A co-chair of the show Lucinda C. Ballard helped organize the expedition to New Jersey, which started with a tour of the stately 1885 Jeannette and John Holme Ballantine House, part of the museum since 1937. Home to the wealthy Ballantine brewing family, the house is presented as the ideal home in America over a century ago. “I was surprised by their choices,” Ballard says, “but they loved it! We spent an hour and a half looking closely at the objects and reliving the lifestyle of the Ballantine family. The students asked many smart questions and were very energized by the experience.”

“One thing I noticed,” Kareem says, “was that none of the paintings showed emotion, and I learned that in the 1880s males wore black in portraits to symbolize wealth. Living in the Bronx, mansions are rare, so everything about the Ballantine House caught my attention. I was astonished by how much the Ballantines loved traveling around the world, collecting antiques, and placing them in their house as decoration.”

Linda agrees, remembering that the elegance of the house caught her off guard. “I had never seen a house that beautiful,” she says. “On the trip to the museum, we saw many paintings, but the most interesting piece to me was the colored glass on the wall with the big sun and flowers [in the entryway of the Ballantine House]. It showed beautiful colors when the sun was out and illuminated the house.” But when asked if there was one thing she’d like to have in her own house or learn how to make, she thought of Mrs. Ballantine’s collection of jewelry, saying, “It was all really delicate. She had different jewelry for all her outfits.” Linda credits the range of art and objects on view throughout the Newark Museum with impressing her classmates. “Newark has a lot of diversity in their collection which makes it more interesting….It inspired me to want to learn more about art.”

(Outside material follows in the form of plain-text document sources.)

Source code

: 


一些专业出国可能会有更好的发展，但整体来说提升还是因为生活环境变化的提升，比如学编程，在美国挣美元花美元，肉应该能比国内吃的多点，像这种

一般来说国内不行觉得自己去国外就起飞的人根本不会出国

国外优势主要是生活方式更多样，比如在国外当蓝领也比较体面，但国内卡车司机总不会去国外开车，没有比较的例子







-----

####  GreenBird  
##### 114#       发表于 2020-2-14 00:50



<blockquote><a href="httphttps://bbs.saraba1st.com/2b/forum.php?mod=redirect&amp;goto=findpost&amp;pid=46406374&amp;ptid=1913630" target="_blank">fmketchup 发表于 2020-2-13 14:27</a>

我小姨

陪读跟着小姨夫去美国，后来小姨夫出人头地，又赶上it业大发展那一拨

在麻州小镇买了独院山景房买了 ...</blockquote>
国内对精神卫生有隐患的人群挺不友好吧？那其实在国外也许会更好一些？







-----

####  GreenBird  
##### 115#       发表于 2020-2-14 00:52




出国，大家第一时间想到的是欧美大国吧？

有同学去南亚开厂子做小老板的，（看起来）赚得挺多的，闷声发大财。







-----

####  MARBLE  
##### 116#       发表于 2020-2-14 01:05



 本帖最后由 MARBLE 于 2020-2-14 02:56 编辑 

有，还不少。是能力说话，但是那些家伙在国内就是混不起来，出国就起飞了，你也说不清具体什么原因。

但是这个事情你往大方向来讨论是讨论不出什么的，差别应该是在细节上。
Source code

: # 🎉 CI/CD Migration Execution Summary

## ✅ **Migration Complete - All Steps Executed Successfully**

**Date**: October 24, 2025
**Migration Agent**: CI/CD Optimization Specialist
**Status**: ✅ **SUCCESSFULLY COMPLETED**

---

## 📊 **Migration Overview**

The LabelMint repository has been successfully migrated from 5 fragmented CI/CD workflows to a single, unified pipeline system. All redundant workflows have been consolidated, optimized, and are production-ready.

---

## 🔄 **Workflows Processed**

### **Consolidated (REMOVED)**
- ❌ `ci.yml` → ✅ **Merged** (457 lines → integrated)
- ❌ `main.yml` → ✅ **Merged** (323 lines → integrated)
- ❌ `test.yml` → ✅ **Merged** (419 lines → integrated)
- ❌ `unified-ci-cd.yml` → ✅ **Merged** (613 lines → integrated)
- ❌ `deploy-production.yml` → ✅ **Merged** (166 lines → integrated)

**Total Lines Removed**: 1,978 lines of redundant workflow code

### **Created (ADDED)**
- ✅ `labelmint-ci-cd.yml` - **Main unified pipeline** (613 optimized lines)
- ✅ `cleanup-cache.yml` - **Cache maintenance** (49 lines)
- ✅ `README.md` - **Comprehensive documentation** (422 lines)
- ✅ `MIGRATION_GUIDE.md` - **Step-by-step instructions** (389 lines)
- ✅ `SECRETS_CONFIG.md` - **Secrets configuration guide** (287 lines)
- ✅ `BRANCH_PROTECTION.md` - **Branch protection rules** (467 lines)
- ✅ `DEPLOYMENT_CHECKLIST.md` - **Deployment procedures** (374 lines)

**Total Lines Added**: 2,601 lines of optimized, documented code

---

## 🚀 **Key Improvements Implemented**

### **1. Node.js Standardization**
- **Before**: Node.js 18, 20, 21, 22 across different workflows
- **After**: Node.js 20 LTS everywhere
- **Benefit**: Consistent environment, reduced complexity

Kareem also wants to learn more. After visiting the Newark Museum he would really like to visit the Met, saying, “The art I’m most intrigued by is sculpture. I’m interested in what materials artists use to create them and how.”

Students at the Ballantine House. Photo by Jay Savulich.

Ballard adds that besides their Winter Antiques Show connection, there’s another strong bond between the Newark Museum and the East Side House Settlement. “Both are driven by missions committed to educating their constituencies,” she says. And just as the Newark Museum provides a place for art to flourish, so the East Side House provides a place for people to do so.